With the second reexamination all but concluded (90/009,329) , TiVo informed the CAFC of the development by letter on October 13, 2010. TiVo noted in their communication that the conclusion of the reexamination has no direct bearing on the contempt issue currently before the CAFC. Last Tuesday, EchoStar responded with a letter of their own in which EchoStar (surprise surprise) asserts that the conclusion of the reexamination has everything to do with the issue on appeal.
In their letter (here), EchoStar argues that the reexamination creates additional, substantial open issues regarding infringement. EchoStar argues that TiVo has disclaimed claim scope of several key terms. In arriving at this conclusion, EchoStar attempts to seize on certain examiner language provided in the notice of the intent to issue the reexamination certificate (NIRC, 10/6/10).

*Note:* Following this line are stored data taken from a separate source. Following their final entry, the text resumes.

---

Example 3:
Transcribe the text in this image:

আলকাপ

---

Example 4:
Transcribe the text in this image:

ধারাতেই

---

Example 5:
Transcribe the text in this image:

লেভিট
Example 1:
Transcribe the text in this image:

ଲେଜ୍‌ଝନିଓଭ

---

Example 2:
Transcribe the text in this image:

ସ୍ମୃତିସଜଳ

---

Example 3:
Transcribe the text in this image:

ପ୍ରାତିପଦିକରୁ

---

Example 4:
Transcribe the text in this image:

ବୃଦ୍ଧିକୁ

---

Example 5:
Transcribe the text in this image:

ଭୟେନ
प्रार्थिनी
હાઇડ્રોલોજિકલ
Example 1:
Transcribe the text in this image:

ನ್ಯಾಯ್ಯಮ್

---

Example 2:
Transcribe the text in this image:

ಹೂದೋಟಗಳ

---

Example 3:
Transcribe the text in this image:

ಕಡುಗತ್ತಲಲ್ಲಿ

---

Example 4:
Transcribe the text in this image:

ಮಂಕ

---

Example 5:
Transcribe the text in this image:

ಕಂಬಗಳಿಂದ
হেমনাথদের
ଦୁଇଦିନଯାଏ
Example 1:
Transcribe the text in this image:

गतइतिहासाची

In the NIRC (here), the examiner explained that:
Specifically, Patent owner has now clarified and further defined the meaning of the claim terms “transform object”, “source object”, “sink object”, and “automatic[ally] flow control[led]” in light of the understanding of the terms provided in the ‘389 specification. The examiner now interprets these terms in light of Patent owner’s arguments, and as expressly disclosed in the ‘389 specification. (emphasis added)

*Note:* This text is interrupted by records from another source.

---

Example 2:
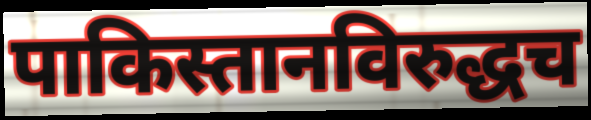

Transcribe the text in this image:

पाकिस्तानविरुद्धच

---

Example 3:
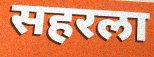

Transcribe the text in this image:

सहरला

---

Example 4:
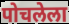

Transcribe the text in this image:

पोचलेला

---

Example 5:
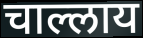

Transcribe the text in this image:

चाल्लाय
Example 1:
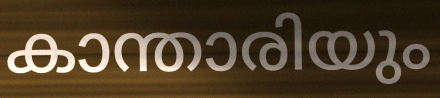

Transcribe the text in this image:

കാന്താരിയും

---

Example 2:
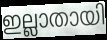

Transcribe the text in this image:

ഇല്ലാതായി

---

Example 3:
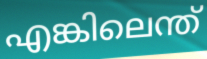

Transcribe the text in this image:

എങ്കിലെന്ത്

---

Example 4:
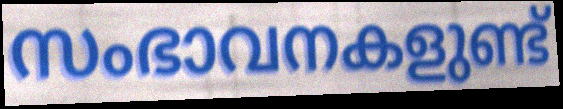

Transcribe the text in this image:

സംഭാവനകളുണ്ട്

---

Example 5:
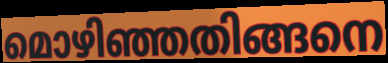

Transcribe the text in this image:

മൊഴിഞ്ഞതിങ്ങനെ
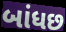
બાંધછ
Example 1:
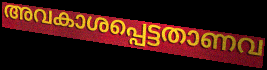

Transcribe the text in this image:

അവകാശപ്പെട്ടതാണവ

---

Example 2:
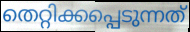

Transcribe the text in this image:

തെറ്റിക്കപ്പെടുന്നത്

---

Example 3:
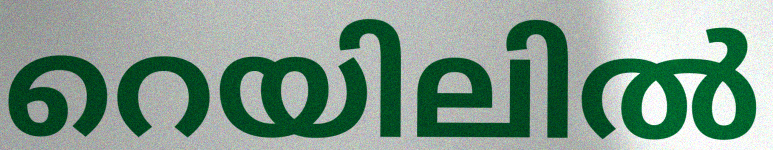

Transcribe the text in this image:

റെയിലിൽ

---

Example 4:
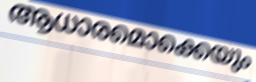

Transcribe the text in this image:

ആധാരമൊക്കെയും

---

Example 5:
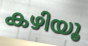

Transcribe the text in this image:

കഴിയൂ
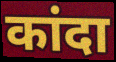
कांदा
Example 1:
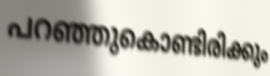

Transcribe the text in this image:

പറഞ്ഞുകൊണ്ടിരിക്കും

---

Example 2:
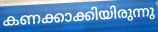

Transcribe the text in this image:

കണക്കാക്കിയിരുന്നു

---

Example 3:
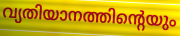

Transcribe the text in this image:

വ്യതിയാനത്തിന്റെയും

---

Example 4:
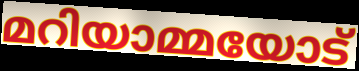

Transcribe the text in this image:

മറിയാമ്മയോട്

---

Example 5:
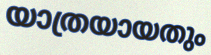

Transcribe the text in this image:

യാത്രയായതും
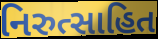
નિરુત્સાહિત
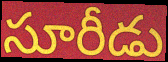
సూరీడు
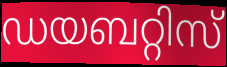
ഡയബറ്റിസ്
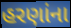
હરણાંના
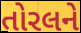
તોરલને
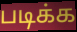
படிக்க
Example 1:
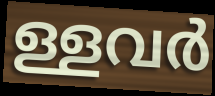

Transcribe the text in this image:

ള്ളവർ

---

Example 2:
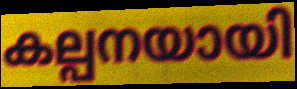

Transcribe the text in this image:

കല്പനയായി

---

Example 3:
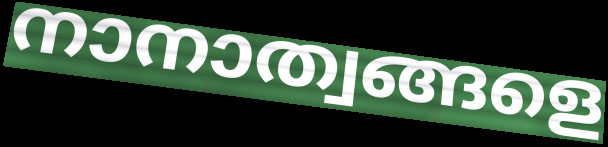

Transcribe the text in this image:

നാനാത്വങ്ങളെ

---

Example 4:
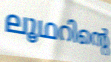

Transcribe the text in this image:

ലൂഥറിന്റെ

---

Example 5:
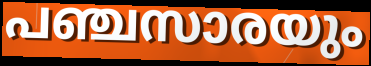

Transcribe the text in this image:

പഞ്ചസാരയും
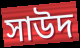
সাউদ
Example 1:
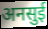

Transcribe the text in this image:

अनसुई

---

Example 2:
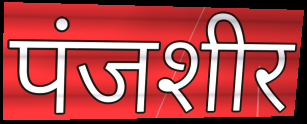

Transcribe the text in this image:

पंजशीर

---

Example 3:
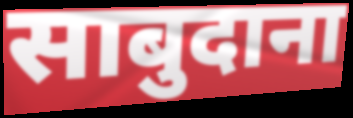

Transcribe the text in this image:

साबुदाना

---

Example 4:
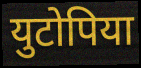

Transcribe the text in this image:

युटोपिया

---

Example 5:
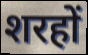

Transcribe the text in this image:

शरहों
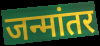
जन्मांतर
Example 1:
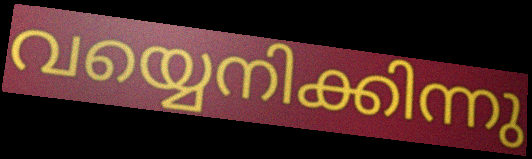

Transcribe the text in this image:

വയ്യെനിക്കിന്നു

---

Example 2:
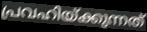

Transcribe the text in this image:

പ്രവഹിയ്ക്കുന്നത്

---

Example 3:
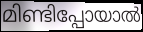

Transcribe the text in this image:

മിണ്ടിപ്പോയാൽ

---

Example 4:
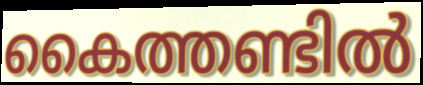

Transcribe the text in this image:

കൈത്തണ്ടിൽ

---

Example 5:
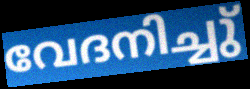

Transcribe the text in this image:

വേദനിച്ചു്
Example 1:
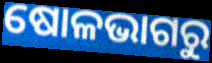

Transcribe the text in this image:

ଷୋଳଭାଗରୁ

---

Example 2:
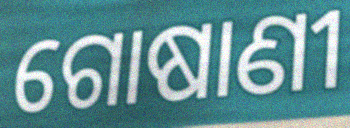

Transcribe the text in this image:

ଗୋଷାଣୀ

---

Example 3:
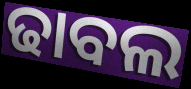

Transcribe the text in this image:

ଢାବଲ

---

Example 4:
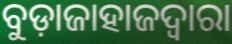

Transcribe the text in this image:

ବୁଡ଼ାଜାହାଜଦ୍ୱାରା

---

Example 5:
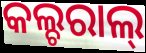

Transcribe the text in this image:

କଲ୍ଚରାଲ୍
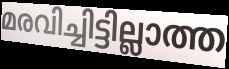
മരവിച്ചിട്ടില്ലാത്ത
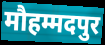
मौहम्मदपुर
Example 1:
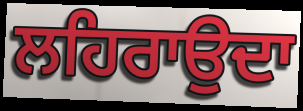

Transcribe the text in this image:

ਲਹਿਰਾਉਦਾ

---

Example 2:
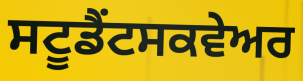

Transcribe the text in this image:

ਸਟੂਡੈਂਟਸਕਵੇਅਰ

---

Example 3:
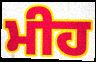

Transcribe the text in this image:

ਮੀਹ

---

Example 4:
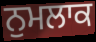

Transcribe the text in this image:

ਨੁਮਲਾਕ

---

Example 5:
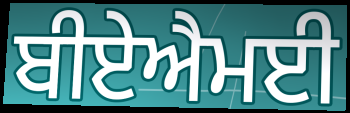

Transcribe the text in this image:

ਬੀਏਐਮਈ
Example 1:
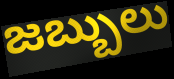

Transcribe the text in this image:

జబ్బులు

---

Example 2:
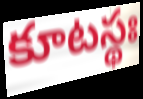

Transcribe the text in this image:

కూటస్థః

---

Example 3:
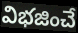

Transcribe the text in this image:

విభజించే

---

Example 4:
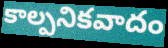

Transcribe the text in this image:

కాల్పనికవాదం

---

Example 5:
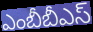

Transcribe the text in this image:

ఎంబీబీఎస్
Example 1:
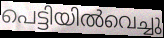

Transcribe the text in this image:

പെട്ടിയിൽവെച്ചു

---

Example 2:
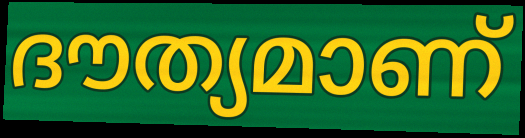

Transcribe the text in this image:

ദൗത്യമാണ്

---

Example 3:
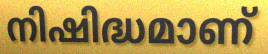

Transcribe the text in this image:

നിഷിദ്ധമാണ്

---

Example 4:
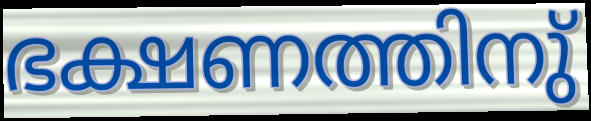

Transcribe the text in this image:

ഭക്ഷണത്തിനു്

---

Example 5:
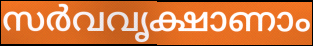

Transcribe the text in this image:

സർവവൃക്ഷാണാം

In their letter, Echostar has focused on the language clarified and further defined as an indication that the USPTO somehow relied upon a disclaimer of claim scope to confirm the TiVo patent.

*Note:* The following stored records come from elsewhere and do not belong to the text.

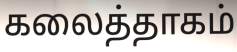
கலைத்தாகம்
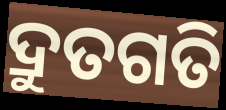
ଦ୍ରୁତଗତି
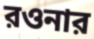
রওনার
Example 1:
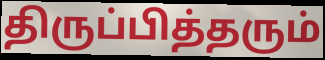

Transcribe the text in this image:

திருப்பித்தரும்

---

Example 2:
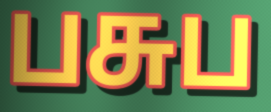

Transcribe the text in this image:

பசுப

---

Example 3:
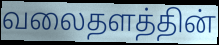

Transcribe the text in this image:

வலைதளத்தின்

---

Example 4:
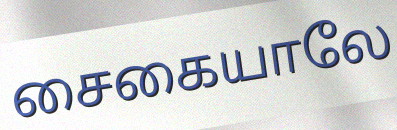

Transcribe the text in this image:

சைகையாலே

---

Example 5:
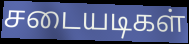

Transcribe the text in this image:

சடையடிகள்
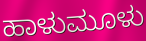
ಹಾಳುಮೂಳು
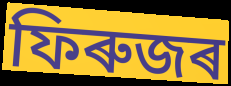
ফিৰুজৰ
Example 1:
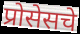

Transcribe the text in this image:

प्रोसेसचे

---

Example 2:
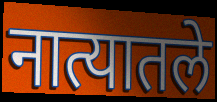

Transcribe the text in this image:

नात्यातले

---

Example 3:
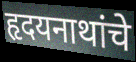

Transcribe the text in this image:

हृदयनाथांचे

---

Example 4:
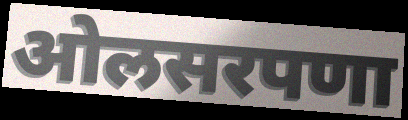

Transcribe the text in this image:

ओलसरपणा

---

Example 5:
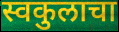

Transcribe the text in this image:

स्वकुलाचा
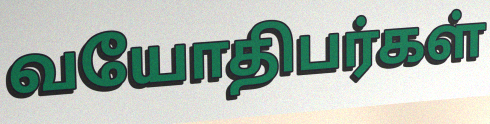
வயோதிபர்கள்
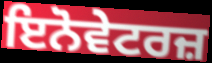
ਇਨੋਵੇਟਰਜ਼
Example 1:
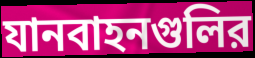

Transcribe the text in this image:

যানবাহনগুলির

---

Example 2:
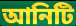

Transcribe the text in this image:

আনিটি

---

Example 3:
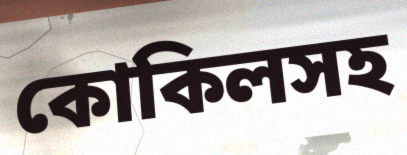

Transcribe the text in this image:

কোকিলসহ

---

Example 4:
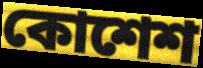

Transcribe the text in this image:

কোশেশ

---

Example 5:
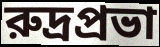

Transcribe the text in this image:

রুদ্রপ্রভা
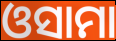
ଓସାମା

While the examiner explained that the supplemental declaration materials filed by TiVo further clarified and refined previously made arguments (i.e., original declarations), this does not necessarily mean that any disclaimer was made. In fact, knowing full well the impact of any statements made during the patent reexamination on the ongoing dispute with EchoStar, it seems very unlikely that such a disclaimer would exist in fact. Likewise, unless clear and unequivocally made by TiVo in their filings, any examiner comments in the NIRC are not binding on TiVo. Salazar v. Proctor & Gamble Company, 414 F3d. 1342 (Fed. Cir 2005)
Of course, the ultimate question of whether or not disclaimer exists is not really important to EchoStar, they would just like to derail the appeal and get a remand, or a reversal based on “additional, substantial open issues.”